Work order — A word-for-word copy of the lines from the one holding "The horizontal FOV is 51.4°." through the final line of the records below is the only output asked for.
Content starts
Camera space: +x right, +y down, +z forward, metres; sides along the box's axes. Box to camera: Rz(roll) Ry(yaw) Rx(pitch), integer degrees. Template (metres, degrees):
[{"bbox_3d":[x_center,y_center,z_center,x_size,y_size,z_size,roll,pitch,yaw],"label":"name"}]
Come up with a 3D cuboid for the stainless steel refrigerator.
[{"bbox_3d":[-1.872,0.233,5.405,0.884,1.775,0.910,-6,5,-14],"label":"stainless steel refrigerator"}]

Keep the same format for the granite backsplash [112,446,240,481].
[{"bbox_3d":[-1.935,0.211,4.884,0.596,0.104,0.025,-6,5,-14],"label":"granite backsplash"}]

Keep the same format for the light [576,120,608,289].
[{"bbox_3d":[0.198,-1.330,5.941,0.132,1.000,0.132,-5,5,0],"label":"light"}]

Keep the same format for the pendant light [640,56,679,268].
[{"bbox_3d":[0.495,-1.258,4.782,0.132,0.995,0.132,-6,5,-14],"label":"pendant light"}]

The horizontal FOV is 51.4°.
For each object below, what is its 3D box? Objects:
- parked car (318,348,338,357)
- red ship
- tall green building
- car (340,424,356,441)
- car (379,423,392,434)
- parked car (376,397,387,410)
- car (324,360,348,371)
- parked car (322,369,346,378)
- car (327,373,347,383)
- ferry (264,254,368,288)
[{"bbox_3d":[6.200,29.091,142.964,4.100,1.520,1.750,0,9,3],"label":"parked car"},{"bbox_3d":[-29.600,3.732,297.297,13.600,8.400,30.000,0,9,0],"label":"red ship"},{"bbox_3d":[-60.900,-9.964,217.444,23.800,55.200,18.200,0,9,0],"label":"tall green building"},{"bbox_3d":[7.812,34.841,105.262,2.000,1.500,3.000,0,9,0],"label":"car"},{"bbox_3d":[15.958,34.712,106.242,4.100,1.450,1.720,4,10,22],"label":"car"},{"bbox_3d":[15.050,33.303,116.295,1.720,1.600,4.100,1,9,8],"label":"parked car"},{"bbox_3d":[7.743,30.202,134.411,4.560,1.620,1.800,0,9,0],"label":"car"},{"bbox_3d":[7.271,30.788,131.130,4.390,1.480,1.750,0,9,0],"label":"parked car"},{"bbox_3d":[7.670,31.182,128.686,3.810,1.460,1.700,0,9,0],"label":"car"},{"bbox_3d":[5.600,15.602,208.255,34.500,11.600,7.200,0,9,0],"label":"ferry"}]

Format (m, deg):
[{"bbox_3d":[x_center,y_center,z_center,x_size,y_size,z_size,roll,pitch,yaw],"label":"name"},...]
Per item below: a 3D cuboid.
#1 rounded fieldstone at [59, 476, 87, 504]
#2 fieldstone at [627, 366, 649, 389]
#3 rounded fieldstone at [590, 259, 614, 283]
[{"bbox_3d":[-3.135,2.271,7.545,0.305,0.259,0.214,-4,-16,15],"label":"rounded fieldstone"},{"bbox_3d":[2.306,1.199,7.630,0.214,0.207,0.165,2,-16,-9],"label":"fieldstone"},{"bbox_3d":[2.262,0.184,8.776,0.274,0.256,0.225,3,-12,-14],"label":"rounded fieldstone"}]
Content ends
Result —
The horizontal FOV is 51.4°.
For each object below, what is its 3D box? Objects:
- parked car (318,348,338,357)
- red ship
- tall green building
- car (340,424,356,441)
- car (379,423,392,434)
- parked car (376,397,387,410)
- car (324,360,348,371)
- parked car (322,369,346,378)
- car (327,373,347,383)
- ferry (264,254,368,288)
[{"bbox_3d":[6.200,29.091,142.964,4.100,1.520,1.750,0,9,3],"label":"parked car"},{"bbox_3d":[-29.600,3.732,297.297,13.600,8.400,30.000,0,9,0],"label":"red ship"},{"bbox_3d":[-60.900,-9.964,217.444,23.800,55.200,18.200,0,9,0],"label":"tall green building"},{"bbox_3d":[7.812,34.841,105.262,2.000,1.500,3.000,0,9,0],"label":"car"},{"bbox_3d":[15.958,34.712,106.242,4.100,1.450,1.720,4,10,22],"label":"car"},{"bbox_3d":[15.050,33.303,116.295,1.720,1.600,4.100,1,9,8],"label":"parked car"},{"bbox_3d":[7.743,30.202,134.411,4.560,1.620,1.800,0,9,0],"label":"car"},{"bbox_3d":[7.271,30.788,131.130,4.390,1.480,1.750,0,9,0],"label":"parked car"},{"bbox_3d":[7.670,31.182,128.686,3.810,1.460,1.700,0,9,0],"label":"car"},{"bbox_3d":[5.600,15.602,208.255,34.500,11.600,7.200,0,9,0],"label":"ferry"}]

Format (m, deg):
[{"bbox_3d":[x_center,y_center,z_center,x_size,y_size,z_size,roll,pitch,yaw],"label":"name"},...]
Per item below: a 3D cuboid.
#1 rounded fieldstone at [59, 476, 87, 504]
#2 fieldstone at [627, 366, 649, 389]
#3 rounded fieldstone at [590, 259, 614, 283]
[{"bbox_3d":[-3.135,2.271,7.545,0.305,0.259,0.214,-4,-16,15],"label":"rounded fieldstone"},{"bbox_3d":[2.306,1.199,7.630,0.214,0.207,0.165,2,-16,-9],"label":"fieldstone"},{"bbox_3d":[2.262,0.184,8.776,0.274,0.256,0.225,3,-12,-14],"label":"rounded fieldstone"}]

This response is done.